Some work on MetaCognitive Tutors may be helpful http://bit.ly/1UB3i78

This has been a nice chat. I’m currently working on a master’s thesis in this area. Let me know if you would like to discuss this further through email (vpletap@outlook.com).

Dan: I don’t think that PF works better than EI for some classes of problem. I just think it is less likely to fail for some classes of problem. I would still use EI to teach standard deviation to students who had not met this before. This is for two reasons: Firstly, I don’t see the types of EI that PF is compared with in studies such as Kapur’s as optimal forms of EI, although I do admit that this would be hard to achieve whilst also keeping the test fair (i.e. it is a genuine problem and not a deliberate attempt to influence the result). Secondly, there are other sources of evidence to support EI from outside this particular line of research such as effective teacher research and strategy instruction research.

The fact that Schwartz and Martin were able to replicate their own study with different teachers tells us something. However, it probably does not tell us as much as a replication by other researchers who may have used a different method / control.

“The science of learning” is an interesting phrase to use. Some of those who I tend to disagree with would dispute that such a thing is even possible.
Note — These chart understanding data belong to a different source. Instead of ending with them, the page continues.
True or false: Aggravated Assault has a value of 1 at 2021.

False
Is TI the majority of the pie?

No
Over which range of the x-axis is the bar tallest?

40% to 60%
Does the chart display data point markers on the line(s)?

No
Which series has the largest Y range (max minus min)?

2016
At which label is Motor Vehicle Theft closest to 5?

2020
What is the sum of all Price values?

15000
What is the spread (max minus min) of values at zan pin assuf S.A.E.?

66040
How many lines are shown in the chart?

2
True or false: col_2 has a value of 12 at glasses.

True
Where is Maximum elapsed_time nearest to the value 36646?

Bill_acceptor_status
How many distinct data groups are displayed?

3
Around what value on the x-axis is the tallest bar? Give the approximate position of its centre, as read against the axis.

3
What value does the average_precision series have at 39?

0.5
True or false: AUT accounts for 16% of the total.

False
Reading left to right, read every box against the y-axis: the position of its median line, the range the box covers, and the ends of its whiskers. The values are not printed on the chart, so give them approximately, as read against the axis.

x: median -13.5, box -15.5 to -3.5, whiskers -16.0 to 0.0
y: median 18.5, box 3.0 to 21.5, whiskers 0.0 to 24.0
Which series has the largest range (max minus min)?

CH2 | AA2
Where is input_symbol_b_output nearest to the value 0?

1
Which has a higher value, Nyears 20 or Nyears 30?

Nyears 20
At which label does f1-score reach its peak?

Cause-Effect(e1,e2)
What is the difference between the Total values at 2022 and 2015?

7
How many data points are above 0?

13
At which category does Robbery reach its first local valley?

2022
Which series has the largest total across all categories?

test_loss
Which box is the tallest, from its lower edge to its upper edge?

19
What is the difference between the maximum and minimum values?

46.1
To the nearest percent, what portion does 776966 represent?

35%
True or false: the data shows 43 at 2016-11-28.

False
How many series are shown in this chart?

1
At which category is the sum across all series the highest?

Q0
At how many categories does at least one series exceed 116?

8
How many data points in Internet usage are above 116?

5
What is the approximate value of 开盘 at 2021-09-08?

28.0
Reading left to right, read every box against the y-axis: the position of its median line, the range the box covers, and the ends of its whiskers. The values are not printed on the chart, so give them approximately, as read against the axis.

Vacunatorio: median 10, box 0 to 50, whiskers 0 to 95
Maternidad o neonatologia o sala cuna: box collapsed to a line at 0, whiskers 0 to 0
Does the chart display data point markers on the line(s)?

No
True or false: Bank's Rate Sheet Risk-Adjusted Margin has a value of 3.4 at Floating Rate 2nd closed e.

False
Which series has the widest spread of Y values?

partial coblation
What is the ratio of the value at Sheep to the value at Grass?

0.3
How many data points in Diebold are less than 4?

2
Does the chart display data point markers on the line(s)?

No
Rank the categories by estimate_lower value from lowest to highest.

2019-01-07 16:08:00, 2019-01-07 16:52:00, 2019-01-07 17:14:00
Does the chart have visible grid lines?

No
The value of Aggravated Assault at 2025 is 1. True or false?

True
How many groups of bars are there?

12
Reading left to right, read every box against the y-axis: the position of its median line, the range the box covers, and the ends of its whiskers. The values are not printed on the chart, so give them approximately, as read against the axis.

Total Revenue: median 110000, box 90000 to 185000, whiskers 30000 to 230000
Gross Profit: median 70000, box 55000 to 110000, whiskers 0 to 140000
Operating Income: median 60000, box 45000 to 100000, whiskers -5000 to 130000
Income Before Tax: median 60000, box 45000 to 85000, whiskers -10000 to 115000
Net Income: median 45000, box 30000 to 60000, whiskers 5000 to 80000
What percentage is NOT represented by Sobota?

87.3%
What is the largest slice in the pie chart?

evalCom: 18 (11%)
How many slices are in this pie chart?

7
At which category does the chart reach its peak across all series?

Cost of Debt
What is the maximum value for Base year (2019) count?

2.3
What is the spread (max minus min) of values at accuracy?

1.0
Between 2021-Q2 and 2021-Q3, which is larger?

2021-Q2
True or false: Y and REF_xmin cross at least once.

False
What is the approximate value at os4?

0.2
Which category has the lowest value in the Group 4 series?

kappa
They would call it “positivism”. However, I do think that we have learnt a lot. This does not necessarily mean that teachers from the 1960s are all very different from teachers today. And it does not mean that we should dismiss a whole body of experimental research just because it is a bit old. We don’t do that with any other science.

Chester, you’re completely correct.

To put it more briefly:
Before talking about how to teach, don’t we need to determine what we want students to learn?

And I am not talking about the specific content standards. Even if we accept the Common Core as a perfect document (which the authors certainly never intended), we still need to make decisions about emphasis and about how we understand mastery. I think this conversation will be much more grounded if we look at specific learning outcomes and discuss the teaching strategies in that context. I suspect that there will be a surprising amount of common ground in approaches once we decide on a particular learning outcome.